───── DATA LISTING ─────
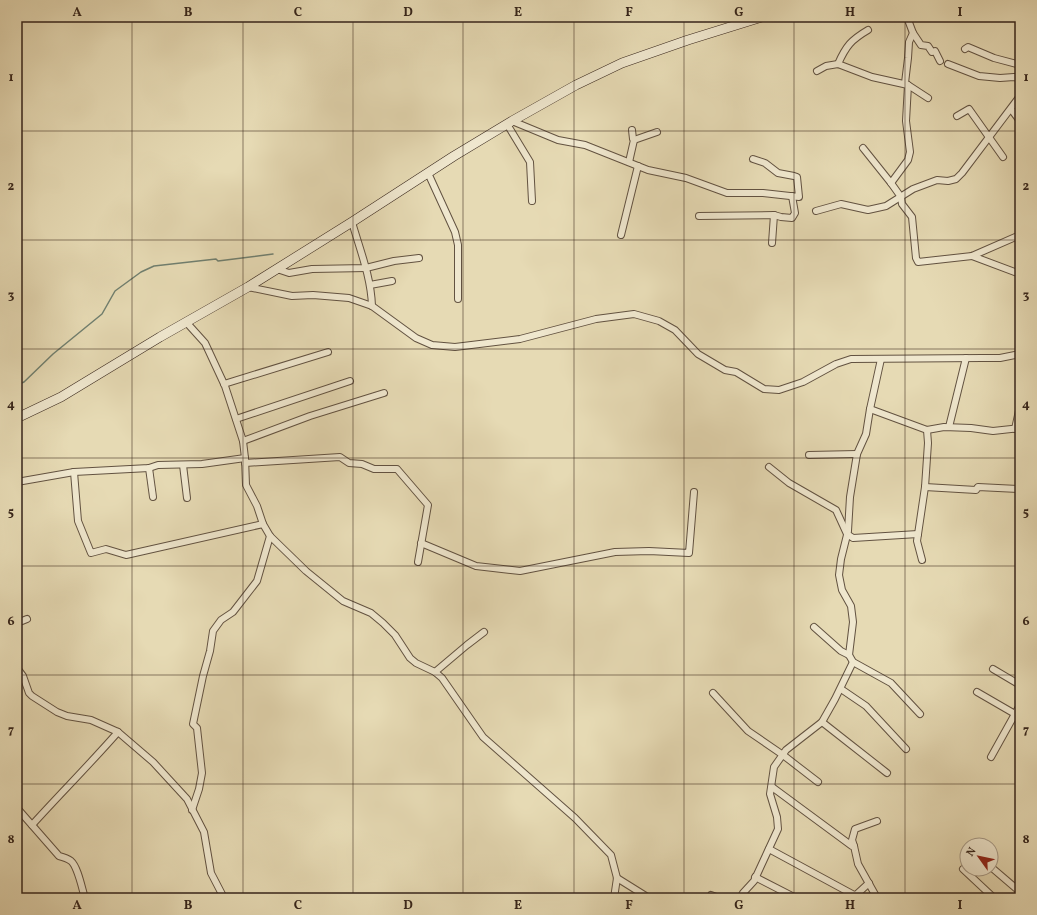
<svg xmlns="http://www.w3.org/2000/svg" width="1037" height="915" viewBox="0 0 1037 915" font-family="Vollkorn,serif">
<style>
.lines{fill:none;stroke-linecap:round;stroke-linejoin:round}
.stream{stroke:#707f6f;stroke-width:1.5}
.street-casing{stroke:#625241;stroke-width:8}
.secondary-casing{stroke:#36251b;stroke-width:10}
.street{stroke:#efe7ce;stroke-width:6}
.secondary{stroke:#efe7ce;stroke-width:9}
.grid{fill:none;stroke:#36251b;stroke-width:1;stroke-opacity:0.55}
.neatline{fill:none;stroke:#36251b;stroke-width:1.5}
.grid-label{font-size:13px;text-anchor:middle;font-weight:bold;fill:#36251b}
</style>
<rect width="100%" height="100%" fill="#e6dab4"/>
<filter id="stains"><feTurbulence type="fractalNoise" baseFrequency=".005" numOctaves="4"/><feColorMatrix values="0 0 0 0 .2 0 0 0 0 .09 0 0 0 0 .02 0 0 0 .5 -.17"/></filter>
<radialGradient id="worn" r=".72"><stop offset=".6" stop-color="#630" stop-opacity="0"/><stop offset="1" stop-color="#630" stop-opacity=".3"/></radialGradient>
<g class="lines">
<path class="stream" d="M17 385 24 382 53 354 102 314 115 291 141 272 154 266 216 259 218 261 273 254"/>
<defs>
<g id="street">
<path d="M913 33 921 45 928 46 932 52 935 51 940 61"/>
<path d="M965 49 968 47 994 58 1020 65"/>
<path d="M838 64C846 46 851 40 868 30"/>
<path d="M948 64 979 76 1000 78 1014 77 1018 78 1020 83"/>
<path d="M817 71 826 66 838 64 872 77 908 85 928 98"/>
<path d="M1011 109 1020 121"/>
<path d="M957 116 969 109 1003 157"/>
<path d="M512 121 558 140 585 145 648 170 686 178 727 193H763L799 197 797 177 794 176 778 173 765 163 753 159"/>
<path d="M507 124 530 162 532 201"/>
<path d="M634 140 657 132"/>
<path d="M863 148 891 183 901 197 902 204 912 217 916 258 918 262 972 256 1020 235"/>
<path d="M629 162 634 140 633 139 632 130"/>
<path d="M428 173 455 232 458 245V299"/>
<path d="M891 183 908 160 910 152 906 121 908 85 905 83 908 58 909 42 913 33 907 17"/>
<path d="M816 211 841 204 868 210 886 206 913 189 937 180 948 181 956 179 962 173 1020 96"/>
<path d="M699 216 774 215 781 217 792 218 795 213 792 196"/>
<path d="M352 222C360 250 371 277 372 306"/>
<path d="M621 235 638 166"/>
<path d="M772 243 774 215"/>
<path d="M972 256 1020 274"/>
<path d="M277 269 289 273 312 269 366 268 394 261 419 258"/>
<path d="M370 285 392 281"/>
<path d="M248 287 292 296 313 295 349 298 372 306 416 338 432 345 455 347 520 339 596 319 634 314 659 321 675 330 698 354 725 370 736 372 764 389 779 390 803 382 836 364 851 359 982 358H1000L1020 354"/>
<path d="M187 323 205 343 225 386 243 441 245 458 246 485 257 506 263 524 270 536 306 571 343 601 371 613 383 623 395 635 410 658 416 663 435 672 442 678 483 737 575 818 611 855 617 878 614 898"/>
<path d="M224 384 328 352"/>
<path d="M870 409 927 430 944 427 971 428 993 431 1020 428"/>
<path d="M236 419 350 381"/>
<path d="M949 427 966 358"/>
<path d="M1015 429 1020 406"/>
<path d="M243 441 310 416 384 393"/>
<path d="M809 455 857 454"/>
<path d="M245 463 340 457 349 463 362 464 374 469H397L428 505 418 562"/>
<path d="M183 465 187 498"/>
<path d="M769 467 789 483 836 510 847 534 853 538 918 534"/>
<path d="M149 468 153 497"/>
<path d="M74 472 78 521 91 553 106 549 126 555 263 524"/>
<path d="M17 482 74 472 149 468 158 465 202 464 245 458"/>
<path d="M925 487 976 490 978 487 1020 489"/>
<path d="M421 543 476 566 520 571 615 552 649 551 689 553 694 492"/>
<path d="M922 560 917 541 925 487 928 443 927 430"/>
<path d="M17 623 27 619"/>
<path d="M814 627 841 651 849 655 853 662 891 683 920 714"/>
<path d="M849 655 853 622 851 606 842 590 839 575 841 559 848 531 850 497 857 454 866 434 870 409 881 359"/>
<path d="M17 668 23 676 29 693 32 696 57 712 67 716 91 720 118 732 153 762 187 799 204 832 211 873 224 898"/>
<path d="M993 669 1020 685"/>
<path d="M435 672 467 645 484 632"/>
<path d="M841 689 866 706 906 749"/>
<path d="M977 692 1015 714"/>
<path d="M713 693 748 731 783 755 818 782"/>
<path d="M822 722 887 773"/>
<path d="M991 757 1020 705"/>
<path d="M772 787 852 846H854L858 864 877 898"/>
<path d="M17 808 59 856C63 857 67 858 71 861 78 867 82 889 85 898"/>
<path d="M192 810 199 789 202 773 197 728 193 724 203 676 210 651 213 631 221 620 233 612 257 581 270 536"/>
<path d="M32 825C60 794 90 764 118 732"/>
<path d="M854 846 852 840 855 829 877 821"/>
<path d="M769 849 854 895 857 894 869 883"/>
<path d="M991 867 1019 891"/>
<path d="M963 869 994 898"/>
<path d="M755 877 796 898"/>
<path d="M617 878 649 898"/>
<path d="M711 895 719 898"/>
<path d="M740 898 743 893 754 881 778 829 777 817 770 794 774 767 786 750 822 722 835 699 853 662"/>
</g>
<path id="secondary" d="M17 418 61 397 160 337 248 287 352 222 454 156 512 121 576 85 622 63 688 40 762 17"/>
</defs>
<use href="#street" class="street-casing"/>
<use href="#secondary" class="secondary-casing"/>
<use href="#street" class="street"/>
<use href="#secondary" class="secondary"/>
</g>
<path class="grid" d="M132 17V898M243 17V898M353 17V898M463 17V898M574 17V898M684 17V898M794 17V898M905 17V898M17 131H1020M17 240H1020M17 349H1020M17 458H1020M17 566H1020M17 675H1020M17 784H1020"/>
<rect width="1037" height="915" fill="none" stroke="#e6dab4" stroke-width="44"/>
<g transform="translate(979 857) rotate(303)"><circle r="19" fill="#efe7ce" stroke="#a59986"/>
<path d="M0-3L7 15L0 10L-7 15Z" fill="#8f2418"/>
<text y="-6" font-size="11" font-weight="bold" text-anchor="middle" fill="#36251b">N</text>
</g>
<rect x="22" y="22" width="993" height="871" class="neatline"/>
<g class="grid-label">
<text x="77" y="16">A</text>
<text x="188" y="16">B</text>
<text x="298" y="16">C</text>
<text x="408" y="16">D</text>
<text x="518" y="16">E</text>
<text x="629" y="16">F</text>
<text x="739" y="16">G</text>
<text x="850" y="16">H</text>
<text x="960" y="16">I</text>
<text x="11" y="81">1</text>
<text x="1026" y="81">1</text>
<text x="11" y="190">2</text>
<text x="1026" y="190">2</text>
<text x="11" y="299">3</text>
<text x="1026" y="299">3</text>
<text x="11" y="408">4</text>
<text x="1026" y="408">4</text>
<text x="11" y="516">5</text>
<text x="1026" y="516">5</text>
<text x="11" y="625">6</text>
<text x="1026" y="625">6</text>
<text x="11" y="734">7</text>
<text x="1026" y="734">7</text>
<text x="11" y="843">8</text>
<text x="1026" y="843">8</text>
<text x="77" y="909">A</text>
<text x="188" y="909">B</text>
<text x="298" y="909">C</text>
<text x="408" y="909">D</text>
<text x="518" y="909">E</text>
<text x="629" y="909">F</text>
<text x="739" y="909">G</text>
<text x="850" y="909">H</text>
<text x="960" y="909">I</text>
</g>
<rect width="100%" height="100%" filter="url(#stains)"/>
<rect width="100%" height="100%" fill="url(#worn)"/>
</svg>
─────
> ASSIGNED TASK: Where a line of the records contains the word "secondary", copy that line.

> SOLUTION TO THIS TASK:
.secondary-casing{stroke:#36251b;stroke-width:10}
.secondary{stroke:#efe7ce;stroke-width:9}
<path id="secondary" d="M17 418 61 397 160 337 248 287 352 222 454 156 512 121 576 85 622 63 688 40 762 17"/>
<use href="#secondary" class="secondary-casing"/>
<use href="#secondary" class="secondary"/>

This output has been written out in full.